Christine Lagarde

Christine Lagarde

President, European Central Bank
IMF Chief Christine Lagarde Visits Fox Business Network

When Christine Lagarde became the first female president of the European Central Bank in November, replacing the hugely influential Mario Draghi, the 64-year-old Parisian confirmed her status as one of the most powerful women in the world. But Lagarde already had a string of “female firsts” to her name.
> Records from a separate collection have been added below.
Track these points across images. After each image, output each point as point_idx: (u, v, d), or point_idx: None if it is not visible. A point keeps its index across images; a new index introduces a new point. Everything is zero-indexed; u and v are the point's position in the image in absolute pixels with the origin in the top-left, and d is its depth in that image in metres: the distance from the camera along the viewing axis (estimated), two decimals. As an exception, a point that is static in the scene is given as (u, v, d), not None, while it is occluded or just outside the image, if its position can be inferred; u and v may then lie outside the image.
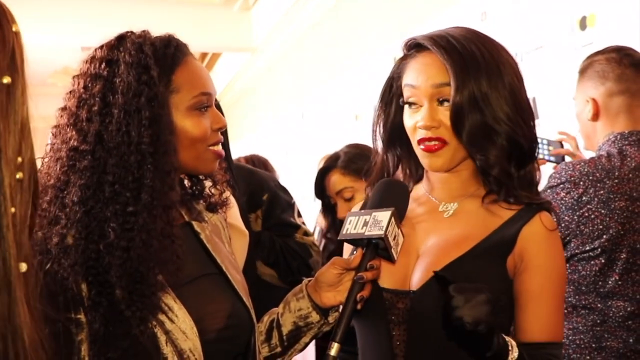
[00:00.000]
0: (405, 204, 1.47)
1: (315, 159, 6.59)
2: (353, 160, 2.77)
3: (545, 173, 2.19)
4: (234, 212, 2.28)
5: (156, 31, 1.42)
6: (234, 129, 8.59)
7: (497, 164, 1.44)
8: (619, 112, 2.18)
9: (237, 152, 3.85)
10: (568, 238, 2.11)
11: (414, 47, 1.52)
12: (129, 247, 1.24)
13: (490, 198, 1.47)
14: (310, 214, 4.87)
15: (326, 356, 1.31)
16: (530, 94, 3.86)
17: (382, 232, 1.33)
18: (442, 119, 1.43)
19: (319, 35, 6.71)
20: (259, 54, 8.18)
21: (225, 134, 2.41)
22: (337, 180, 2.84)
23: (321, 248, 3.16)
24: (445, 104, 1.43)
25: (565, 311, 2.13)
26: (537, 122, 3.80)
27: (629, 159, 2.11)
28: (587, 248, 2.09)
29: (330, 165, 2.89)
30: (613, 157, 2.12)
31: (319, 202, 3.03)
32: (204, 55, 9.73)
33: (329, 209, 2.94)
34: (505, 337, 1.32)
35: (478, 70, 1.41)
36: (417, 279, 1.42)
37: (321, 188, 2.92)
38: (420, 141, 1.45)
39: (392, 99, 1.56)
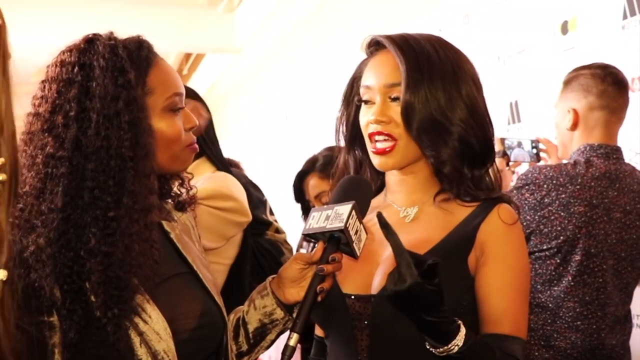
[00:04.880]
0: (368, 200, 1.47)
1: (298, 159, 6.58)
2: (331, 163, 2.74)
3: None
4: (241, 193, 2.30)
5: (141, 32, 1.41)
6: (217, 130, 8.56)
7: (448, 161, 1.44)
8: (596, 126, 2.31)
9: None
10: (528, 236, 2.22)
11: (374, 46, 1.53)
12: (111, 252, 1.23)
13: (443, 197, 1.48)
14: (293, 214, 4.87)
15: (285, 346, 1.31)
16: (512, 97, 3.91)
17: (342, 225, 1.33)
18: (392, 115, 1.44)
19: (302, 37, 6.71)
20: (242, 55, 8.17)
21: (212, 130, 2.42)
22: (315, 184, 2.83)
23: (309, 250, 3.14)
24: (397, 101, 1.44)
25: None
26: (518, 125, 3.84)
27: (593, 168, 2.23)
28: (545, 247, 2.21)
29: (308, 169, 2.88)
30: (579, 165, 2.24)
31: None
32: (187, 56, 9.69)
33: (308, 213, 2.91)
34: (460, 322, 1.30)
35: (432, 71, 1.42)
36: (376, 283, 1.42)
37: (300, 191, 2.91)
38: (370, 136, 1.46)
39: (352, 98, 1.57)
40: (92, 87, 1.28)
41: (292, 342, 1.31)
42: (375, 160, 1.48)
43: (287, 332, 1.38)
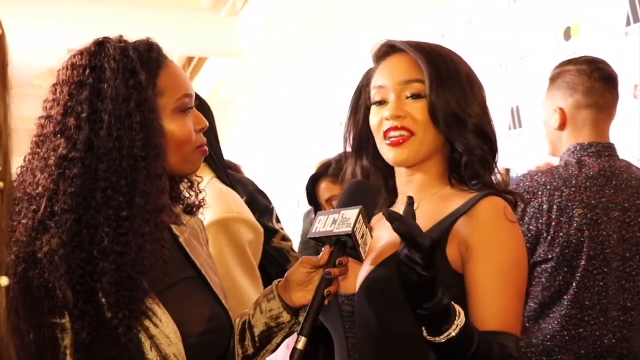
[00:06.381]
0: (375, 204, 1.49)
1: (299, 163, 6.60)
2: (343, 168, 2.76)
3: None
4: (245, 209, 2.27)
5: (144, 35, 1.42)
6: (219, 133, 8.59)
7: (477, 146, 1.46)
8: (585, 125, 2.22)
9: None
10: (534, 247, 2.13)
11: (385, 50, 1.55)
12: (124, 252, 1.24)
13: (445, 192, 1.49)
14: (293, 218, 4.87)
15: (293, 350, 1.31)
16: (513, 103, 3.91)
17: (349, 229, 1.34)
18: (409, 111, 1.45)
19: (305, 41, 6.73)
20: (245, 59, 8.19)
21: (215, 135, 2.41)
22: (327, 189, 2.86)
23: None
24: (416, 99, 1.45)
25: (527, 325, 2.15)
26: (519, 131, 3.84)
27: (587, 168, 2.15)
28: (550, 256, 2.11)
29: (321, 173, 2.91)
30: (571, 166, 2.16)
31: (302, 208, 3.03)
32: (190, 59, 9.71)
33: None
34: (455, 304, 1.28)
35: (449, 70, 1.47)
36: (359, 281, 1.45)
37: (312, 195, 2.93)
38: (386, 133, 1.46)
39: (360, 106, 1.58)
40: (103, 89, 1.30)
41: (300, 346, 1.31)
42: (390, 155, 1.47)
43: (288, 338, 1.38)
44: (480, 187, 1.46)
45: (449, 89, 1.45)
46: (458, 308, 1.27)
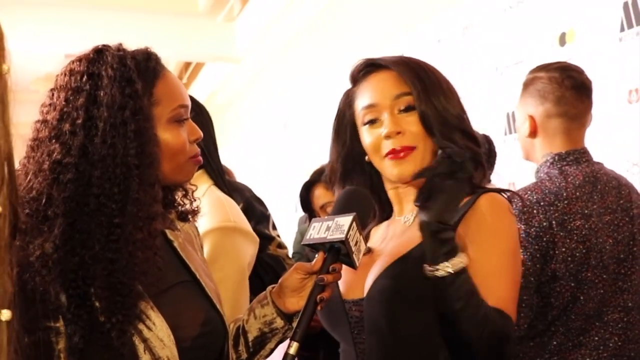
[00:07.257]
0: (369, 211, 1.50)
1: (296, 168, 6.61)
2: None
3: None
4: (243, 219, 2.27)
5: (141, 40, 1.43)
6: (217, 138, 8.59)
7: (467, 147, 1.48)
8: (556, 134, 2.18)
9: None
10: (543, 266, 2.07)
11: (366, 69, 1.58)
12: (115, 258, 1.25)
13: None
14: (291, 224, 4.88)
15: (285, 354, 1.32)
16: (508, 108, 3.92)
17: (342, 236, 1.35)
18: (405, 126, 1.48)
19: (303, 46, 6.74)
20: (242, 64, 8.20)
21: (214, 142, 2.41)
22: (321, 195, 2.86)
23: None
24: (409, 111, 1.48)
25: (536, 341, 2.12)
26: (515, 136, 3.85)
27: (571, 177, 2.12)
28: (558, 274, 2.06)
29: (314, 179, 2.91)
30: (555, 178, 2.12)
31: (300, 213, 3.04)
32: (187, 64, 9.72)
33: None
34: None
35: (430, 79, 1.50)
36: (367, 286, 1.46)
37: (307, 202, 2.93)
38: (387, 154, 1.48)
39: (345, 128, 1.60)
40: (99, 96, 1.30)
41: (292, 351, 1.32)
42: (395, 171, 1.49)
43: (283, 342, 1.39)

The daughter of two academics, Lagarde grew up and was educated in Le Havre and Paris, France. In October 1999, she became the first woman to chair a major international law firm, Chicago-based Baker & McKenzie. She served as France’s trade minister from 2005 to 2007, then finance minister—the first female finance minister of any G8 country—from 2007 to 2011. She was then tapped to run the International Monetary Fund when her predecessor, Dominique Strauss-Kahn, was alleged to have sexually assaulted a maid in a New York hotel; the job was another first for a woman. During Lagarde’s tenure, the IMF helped steer Europe through the global financial crisis, approved a $56 billion bailout to Argentina and took progressive positions on economic inequality, global tax reform and climate change, issues she’s already indicated she’ll push the ECB to address. In another sign of how she’s embracing her new job, Lagarde has declared that she’s learning to speak German, the language of Europe’s biggest economy.